Gelet op het feit dat uit vorige acties is gebleken dat de actievoerders door hun juridisch team geadviseerd worden om geen drager te zijn van hun identiteitskaart, smartphone of nota’s die kunnen leiden tot hun gerichte identificatie.
Overwegende dat het voor de politie bijna onmogelijk is om de omheining van de sites van Engie - te bewaken en dat de politie in het kader van genegotieerd beheer van de openbare orde een escalatie op het moment zelf wil voorkomen.
Dat het dus geen optie is om reactief op te treden en er dus preventief in de diepte moet kunnen worden opgetreden tegen de actievoerders voorzien van kleding en materiaal om over de omheining te klimmen of deze open te knippen en zich voor lange tijd vast te kleven op de tarmac of op welke wijze ook op te houden of schade aan te brengen aan de tarmac of vliegtuigen.
Overwegende dat iedereen ertoe moet bijdragen om manifestaties voor het klimaat zonder incidenten te laten verlopen, zodat de openbare orde en de individuele rechten en vrijheden van de bevolking maximaal worden gevrijwaard, dat hogergenoemde feiten moeten worden voorkomen als dit niet vooraf kan worden afgesproken met de vertegenwoordigers van de actievoerders.
Dat er derhalve aanleiding bestaat alle nodige maatregelen te treffen teneinde de openbare orde te handhaven ter gelegenheid van de acties ‘Code Rood’ in de periode van 24 tot en met 28 oktober 2024.

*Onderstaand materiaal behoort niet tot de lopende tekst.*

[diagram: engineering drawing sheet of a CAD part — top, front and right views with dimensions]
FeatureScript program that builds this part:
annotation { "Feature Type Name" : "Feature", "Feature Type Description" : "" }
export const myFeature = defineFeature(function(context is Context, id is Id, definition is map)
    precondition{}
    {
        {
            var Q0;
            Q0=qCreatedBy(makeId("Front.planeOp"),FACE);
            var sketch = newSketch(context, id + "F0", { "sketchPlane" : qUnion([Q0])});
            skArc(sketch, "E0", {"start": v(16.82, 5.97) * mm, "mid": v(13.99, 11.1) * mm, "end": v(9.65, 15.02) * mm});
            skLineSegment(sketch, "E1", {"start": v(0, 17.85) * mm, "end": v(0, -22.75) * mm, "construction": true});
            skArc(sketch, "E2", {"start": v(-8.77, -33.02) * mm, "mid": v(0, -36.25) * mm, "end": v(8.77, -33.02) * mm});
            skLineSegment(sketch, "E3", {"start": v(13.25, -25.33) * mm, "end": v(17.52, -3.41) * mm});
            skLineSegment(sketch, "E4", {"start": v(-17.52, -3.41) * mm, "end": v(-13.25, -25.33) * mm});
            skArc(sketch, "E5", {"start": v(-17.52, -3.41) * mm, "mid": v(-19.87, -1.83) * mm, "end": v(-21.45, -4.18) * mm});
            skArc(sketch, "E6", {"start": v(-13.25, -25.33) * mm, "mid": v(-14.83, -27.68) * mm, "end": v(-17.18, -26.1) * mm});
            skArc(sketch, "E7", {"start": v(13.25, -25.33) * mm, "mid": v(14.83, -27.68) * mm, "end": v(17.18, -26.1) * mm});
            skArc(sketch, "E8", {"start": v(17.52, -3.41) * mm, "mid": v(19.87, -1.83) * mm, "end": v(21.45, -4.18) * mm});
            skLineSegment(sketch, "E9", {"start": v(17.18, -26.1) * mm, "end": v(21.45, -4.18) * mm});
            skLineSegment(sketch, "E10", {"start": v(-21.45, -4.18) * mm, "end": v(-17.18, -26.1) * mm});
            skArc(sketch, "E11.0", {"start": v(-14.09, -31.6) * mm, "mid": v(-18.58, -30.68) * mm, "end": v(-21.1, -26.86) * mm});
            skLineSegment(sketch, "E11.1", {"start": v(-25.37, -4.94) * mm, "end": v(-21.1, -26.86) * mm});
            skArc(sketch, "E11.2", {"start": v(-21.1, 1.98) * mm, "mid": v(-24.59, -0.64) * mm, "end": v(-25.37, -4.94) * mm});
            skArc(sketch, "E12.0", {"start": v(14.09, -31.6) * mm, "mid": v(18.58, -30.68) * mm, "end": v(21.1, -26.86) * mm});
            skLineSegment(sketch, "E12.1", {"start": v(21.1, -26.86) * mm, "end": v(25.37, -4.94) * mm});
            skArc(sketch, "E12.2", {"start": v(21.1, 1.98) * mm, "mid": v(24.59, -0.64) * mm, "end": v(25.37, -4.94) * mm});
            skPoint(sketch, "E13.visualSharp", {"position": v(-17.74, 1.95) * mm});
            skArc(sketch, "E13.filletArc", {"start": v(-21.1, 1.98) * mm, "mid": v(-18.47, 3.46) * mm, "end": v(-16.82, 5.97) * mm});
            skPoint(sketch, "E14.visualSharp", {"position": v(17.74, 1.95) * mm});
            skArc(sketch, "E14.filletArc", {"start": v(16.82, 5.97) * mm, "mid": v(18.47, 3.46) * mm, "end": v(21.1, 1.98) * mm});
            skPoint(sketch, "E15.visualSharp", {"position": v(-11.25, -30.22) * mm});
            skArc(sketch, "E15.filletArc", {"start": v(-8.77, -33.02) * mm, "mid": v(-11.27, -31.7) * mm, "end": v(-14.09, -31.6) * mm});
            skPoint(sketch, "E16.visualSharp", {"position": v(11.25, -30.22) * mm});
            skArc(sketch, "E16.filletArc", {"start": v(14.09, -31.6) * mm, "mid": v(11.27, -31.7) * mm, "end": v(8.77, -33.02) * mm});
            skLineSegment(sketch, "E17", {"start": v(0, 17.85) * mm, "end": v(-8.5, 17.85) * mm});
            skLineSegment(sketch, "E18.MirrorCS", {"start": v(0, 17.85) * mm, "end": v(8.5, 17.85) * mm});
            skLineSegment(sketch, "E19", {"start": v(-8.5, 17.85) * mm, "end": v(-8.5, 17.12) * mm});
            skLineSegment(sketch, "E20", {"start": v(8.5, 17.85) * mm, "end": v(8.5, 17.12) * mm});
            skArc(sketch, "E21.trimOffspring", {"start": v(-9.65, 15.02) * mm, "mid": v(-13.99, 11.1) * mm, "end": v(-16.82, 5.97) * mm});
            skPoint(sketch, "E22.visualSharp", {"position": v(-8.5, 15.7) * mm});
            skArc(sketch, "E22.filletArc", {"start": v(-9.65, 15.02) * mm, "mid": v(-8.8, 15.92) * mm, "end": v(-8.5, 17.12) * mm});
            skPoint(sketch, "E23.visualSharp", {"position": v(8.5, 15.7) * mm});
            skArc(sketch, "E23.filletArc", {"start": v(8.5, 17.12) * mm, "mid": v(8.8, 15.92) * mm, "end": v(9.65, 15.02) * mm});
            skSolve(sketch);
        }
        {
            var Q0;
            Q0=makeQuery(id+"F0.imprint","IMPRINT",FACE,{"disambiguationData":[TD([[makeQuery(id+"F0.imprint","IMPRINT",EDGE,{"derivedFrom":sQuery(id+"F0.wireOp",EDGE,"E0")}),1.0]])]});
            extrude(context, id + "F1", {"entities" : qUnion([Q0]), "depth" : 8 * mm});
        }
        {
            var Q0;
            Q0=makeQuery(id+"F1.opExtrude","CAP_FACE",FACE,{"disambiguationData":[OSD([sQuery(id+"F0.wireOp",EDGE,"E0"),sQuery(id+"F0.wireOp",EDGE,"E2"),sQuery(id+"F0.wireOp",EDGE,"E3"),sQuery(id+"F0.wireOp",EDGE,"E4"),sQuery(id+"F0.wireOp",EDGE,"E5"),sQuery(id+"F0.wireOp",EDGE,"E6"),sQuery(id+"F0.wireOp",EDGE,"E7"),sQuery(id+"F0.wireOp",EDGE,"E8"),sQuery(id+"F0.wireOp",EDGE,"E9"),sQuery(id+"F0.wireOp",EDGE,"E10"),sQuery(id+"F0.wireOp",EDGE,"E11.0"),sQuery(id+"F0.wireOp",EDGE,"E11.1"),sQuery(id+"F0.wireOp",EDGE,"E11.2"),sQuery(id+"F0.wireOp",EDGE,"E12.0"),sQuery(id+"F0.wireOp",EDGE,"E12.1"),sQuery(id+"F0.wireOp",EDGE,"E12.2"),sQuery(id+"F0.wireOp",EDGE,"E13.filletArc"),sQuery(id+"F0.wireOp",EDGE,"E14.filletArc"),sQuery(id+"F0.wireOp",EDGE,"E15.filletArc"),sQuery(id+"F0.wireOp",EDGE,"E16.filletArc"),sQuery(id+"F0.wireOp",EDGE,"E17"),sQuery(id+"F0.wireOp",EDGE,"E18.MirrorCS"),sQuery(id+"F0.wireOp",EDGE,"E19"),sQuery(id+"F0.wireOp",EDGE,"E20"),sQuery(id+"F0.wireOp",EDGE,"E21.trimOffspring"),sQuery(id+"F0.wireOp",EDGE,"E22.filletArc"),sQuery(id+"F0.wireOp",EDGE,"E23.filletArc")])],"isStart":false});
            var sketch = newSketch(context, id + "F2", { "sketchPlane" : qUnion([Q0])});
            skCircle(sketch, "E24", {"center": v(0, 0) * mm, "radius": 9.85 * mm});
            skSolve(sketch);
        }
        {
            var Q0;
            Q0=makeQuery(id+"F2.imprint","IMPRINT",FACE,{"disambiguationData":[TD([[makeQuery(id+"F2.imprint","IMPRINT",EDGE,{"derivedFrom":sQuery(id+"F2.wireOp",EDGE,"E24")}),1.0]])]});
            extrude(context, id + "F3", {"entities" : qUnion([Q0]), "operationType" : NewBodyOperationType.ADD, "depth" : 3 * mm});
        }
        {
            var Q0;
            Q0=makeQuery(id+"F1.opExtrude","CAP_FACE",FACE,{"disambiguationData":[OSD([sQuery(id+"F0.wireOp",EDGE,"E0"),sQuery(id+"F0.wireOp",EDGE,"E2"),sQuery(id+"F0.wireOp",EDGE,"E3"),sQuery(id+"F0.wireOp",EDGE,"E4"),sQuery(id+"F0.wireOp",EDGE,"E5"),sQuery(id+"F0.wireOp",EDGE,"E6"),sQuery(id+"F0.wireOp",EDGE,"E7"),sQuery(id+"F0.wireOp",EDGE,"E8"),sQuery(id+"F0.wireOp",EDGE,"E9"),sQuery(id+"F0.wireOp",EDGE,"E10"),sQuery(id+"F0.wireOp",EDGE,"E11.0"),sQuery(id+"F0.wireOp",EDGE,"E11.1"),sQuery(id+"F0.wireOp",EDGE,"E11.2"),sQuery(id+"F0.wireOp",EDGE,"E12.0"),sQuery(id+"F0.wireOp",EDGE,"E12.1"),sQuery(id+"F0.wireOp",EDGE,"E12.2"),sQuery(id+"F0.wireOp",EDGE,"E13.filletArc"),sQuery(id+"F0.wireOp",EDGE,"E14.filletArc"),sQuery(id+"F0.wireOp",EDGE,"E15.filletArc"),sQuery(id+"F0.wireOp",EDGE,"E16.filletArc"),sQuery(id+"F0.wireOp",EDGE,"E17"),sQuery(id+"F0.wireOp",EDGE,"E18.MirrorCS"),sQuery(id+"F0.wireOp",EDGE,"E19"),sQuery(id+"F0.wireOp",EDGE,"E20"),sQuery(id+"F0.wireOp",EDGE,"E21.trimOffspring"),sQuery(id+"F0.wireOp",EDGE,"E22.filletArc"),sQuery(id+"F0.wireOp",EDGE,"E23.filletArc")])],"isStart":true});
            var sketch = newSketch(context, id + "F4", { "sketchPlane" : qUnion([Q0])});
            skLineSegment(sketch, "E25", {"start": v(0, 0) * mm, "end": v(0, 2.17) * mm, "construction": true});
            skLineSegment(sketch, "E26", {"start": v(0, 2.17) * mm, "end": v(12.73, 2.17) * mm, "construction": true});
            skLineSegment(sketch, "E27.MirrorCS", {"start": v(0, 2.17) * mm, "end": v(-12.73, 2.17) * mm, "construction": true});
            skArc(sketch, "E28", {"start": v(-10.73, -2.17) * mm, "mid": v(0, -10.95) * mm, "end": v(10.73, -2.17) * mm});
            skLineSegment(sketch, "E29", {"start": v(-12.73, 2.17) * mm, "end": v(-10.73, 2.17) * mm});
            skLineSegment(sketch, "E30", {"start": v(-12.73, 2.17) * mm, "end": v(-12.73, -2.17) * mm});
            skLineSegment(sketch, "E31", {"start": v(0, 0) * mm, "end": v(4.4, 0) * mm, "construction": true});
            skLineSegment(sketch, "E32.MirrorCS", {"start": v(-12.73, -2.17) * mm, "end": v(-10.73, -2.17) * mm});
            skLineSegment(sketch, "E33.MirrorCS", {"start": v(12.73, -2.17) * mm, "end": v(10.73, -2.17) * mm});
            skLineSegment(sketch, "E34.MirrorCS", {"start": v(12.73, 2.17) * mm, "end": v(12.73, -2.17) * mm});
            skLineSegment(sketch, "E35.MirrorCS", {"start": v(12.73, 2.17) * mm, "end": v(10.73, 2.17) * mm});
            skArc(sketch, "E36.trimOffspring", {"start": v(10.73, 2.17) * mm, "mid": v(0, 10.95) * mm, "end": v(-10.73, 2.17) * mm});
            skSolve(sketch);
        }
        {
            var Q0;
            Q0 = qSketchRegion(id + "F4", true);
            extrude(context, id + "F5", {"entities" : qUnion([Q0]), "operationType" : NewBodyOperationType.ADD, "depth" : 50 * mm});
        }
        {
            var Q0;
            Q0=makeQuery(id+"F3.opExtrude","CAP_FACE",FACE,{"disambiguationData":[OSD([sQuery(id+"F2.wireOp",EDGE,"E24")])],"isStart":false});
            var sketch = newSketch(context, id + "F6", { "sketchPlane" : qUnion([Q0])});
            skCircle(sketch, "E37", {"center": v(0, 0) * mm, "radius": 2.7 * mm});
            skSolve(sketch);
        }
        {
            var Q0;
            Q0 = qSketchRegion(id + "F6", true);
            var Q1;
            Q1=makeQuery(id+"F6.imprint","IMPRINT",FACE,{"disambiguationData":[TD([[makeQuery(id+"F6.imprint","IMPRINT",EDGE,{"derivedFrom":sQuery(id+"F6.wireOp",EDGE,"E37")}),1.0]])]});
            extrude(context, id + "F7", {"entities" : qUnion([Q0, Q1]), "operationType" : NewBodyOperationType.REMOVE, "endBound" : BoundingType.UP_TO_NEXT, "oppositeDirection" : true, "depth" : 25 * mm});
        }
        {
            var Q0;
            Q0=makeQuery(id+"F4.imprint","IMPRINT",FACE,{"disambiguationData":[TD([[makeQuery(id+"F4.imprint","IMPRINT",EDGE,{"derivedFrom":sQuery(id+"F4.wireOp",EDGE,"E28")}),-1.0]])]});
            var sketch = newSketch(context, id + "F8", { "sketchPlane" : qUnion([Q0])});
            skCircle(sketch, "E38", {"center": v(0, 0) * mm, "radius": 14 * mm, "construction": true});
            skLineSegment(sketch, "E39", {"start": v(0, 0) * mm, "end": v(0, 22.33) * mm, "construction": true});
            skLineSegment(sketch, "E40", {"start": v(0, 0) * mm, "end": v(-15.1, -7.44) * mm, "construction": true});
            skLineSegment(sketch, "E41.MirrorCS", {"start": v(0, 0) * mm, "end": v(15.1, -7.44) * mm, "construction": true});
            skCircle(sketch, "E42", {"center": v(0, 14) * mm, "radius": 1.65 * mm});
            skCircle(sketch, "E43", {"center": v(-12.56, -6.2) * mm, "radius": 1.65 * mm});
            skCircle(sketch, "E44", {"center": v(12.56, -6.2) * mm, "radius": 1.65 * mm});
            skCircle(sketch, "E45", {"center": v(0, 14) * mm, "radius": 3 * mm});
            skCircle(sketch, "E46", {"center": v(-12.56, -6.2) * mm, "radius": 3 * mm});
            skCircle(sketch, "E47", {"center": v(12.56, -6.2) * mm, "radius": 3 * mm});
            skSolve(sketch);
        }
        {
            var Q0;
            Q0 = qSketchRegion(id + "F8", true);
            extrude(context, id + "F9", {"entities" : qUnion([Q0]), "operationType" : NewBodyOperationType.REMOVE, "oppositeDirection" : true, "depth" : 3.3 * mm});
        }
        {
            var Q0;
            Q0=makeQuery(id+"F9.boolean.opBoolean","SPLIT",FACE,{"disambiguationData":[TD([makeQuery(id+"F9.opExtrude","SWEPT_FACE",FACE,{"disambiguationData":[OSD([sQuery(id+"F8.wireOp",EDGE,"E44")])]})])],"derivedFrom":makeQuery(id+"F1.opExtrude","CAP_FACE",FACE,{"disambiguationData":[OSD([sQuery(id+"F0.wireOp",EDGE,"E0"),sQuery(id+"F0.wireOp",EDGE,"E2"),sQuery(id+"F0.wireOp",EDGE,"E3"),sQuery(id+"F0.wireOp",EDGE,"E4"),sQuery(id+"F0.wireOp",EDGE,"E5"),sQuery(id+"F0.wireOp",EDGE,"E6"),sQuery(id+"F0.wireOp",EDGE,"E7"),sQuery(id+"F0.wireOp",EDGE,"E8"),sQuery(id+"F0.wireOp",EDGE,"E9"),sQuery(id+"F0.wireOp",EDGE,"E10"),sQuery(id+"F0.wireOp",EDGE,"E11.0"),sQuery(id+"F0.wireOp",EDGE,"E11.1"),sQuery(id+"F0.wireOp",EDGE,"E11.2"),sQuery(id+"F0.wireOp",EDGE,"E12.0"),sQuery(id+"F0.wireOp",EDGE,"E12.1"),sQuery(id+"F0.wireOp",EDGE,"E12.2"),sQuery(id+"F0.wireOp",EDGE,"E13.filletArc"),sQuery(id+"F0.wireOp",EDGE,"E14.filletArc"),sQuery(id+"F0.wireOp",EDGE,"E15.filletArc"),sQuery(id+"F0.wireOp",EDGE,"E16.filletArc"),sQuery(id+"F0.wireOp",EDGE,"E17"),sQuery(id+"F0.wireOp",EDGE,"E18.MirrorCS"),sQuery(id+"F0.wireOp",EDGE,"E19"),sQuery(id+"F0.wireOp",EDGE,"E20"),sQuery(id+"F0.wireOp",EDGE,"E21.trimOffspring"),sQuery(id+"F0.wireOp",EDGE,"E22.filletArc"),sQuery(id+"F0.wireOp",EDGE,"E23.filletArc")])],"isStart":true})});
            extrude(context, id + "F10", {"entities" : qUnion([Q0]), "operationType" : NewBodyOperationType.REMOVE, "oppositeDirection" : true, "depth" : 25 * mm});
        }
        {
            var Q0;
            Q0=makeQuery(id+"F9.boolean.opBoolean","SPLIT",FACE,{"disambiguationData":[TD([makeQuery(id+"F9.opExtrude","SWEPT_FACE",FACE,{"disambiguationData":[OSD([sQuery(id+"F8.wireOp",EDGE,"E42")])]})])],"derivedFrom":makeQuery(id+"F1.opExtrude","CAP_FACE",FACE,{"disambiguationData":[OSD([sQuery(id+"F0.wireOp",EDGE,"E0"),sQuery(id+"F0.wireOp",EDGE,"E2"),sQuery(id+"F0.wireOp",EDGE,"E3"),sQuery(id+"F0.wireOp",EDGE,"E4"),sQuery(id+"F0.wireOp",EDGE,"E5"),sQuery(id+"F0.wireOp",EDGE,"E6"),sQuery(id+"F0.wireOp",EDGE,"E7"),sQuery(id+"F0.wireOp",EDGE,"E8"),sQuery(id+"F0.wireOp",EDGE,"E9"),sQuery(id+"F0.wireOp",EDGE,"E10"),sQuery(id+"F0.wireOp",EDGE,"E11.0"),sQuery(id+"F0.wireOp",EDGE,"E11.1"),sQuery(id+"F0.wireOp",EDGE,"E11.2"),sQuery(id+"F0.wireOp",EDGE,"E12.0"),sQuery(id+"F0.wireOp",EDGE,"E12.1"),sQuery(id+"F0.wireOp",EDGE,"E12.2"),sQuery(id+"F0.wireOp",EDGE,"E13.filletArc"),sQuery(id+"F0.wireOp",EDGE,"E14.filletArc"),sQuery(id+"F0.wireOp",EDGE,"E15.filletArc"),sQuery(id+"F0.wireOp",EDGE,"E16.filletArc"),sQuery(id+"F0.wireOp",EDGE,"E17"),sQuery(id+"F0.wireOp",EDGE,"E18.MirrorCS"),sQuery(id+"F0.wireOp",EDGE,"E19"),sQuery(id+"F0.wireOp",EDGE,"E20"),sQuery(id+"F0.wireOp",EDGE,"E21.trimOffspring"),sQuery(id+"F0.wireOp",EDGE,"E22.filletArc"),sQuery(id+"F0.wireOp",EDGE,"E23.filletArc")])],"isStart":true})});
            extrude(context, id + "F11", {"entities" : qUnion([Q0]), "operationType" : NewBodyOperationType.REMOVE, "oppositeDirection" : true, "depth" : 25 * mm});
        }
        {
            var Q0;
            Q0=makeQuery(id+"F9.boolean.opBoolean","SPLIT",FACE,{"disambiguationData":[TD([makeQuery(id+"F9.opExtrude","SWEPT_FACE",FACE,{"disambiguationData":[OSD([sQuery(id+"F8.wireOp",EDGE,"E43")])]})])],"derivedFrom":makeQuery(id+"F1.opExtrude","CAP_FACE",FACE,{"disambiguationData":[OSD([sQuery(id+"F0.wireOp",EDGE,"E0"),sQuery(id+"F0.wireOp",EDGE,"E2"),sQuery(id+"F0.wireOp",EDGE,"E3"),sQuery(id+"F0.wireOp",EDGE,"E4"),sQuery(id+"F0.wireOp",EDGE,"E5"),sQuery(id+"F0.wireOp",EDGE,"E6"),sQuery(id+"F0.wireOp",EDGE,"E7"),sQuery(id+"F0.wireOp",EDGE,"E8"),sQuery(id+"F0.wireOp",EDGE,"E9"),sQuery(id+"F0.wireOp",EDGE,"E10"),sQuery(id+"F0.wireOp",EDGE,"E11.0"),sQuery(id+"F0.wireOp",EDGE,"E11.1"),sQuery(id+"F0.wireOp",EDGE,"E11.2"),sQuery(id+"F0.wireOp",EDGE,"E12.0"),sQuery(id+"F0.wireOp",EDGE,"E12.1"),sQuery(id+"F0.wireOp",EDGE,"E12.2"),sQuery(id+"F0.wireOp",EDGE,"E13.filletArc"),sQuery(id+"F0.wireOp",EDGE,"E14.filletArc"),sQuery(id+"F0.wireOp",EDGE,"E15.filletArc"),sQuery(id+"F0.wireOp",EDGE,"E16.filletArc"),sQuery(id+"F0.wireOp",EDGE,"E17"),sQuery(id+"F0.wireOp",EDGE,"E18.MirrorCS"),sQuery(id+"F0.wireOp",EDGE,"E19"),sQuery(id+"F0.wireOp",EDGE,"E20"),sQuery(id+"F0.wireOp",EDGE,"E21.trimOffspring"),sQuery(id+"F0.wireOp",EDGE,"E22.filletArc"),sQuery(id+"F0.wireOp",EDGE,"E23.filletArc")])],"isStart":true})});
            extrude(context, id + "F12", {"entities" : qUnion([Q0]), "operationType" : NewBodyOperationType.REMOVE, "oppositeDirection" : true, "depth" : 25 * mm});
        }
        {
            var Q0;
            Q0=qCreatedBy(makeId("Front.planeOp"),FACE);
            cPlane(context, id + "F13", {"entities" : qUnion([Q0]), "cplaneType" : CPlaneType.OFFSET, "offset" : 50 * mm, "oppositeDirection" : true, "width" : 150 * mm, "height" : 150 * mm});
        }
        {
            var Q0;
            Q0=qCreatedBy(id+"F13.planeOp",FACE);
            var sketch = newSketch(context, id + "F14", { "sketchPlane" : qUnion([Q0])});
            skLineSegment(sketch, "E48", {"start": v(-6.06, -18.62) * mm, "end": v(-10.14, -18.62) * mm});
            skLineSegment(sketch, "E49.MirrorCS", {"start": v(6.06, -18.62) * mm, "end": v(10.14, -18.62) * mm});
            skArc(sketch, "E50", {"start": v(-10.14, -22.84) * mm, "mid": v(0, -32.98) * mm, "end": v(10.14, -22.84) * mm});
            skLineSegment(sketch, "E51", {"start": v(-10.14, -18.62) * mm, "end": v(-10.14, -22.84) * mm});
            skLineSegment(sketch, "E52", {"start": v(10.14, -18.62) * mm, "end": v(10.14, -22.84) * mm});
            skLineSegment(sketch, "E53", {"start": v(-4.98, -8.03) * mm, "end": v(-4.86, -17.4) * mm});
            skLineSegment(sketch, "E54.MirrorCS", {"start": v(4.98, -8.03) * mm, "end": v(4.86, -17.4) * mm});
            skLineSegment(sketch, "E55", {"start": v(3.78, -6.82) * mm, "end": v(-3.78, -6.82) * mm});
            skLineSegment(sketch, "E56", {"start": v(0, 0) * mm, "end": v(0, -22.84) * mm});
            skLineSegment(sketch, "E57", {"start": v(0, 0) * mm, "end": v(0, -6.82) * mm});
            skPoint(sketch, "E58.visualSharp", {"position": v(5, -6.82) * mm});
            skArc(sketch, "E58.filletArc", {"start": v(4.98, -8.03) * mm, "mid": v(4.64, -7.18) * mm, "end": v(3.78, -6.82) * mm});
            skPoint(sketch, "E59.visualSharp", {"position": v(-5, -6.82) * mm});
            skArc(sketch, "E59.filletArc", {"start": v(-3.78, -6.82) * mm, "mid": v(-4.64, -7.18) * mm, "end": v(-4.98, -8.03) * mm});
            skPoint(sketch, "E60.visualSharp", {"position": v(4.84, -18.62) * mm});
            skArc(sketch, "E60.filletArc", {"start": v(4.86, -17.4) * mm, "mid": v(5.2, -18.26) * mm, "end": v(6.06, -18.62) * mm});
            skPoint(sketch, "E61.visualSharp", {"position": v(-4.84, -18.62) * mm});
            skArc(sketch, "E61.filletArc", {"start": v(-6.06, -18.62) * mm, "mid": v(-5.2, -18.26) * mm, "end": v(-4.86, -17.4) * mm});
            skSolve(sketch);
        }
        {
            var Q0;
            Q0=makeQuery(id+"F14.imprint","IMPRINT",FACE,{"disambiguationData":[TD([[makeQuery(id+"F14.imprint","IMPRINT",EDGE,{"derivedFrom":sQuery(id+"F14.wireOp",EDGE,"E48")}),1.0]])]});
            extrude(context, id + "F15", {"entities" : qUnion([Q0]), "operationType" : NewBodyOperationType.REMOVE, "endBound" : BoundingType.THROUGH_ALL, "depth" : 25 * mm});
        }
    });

Dat daarbij onverminderd toepassing wordt gemaakt van de principes van het genegotieerd beheer van de publieke ruimte, waarbij er op voorhand zo duidelijk mogelijk afspraken worden gemaakt met de vertegenwoordigers van de manifestanten over bijvoorbeeld een manifestatiezone en hun houding tegenover de werknemers van Brussels Airport, de aankomende en vertrekkende passagiers, de plaatsen en de omstandigheden waarin acties en betogen voor het klimaat kunnen worden geduld, beperkt in tijd en ruimte, en bij voorkeur op een plaats met symbolische waarde voor de actievoerder die ruimte biedt voor de vrijheid van vergaderen en vrije meningsuiting.
Om de vrijwaring van de openbare orde te kunnen garanderen stelde de burgemeester op 22 oktober 2024 politieverordening vast voor de periode van 24 tot 28 oktober 2024. Gezien het dringende karakter, kon niet gewacht kon worden tot de eerstvolgende gemeenteraad. Deze politieverordening moet, conform artikel 134 van de nieuwe gemeentewet, bekrachtigd worden door de gemeenteraad op de eerstvolgende zitting.
De verordening van de burgemeester van 22 oktober 2024 ter vrijwaring van de openbare orde en de openbare veiligheid gedurende de periode van 24 tot 28 oktober 2024 naar aanleiding van een aangekondigde actieperiode door actiegroep Code Rood, word bekrachtigd, in toepassing van artikel 134 van de nieuwe gemeentewet.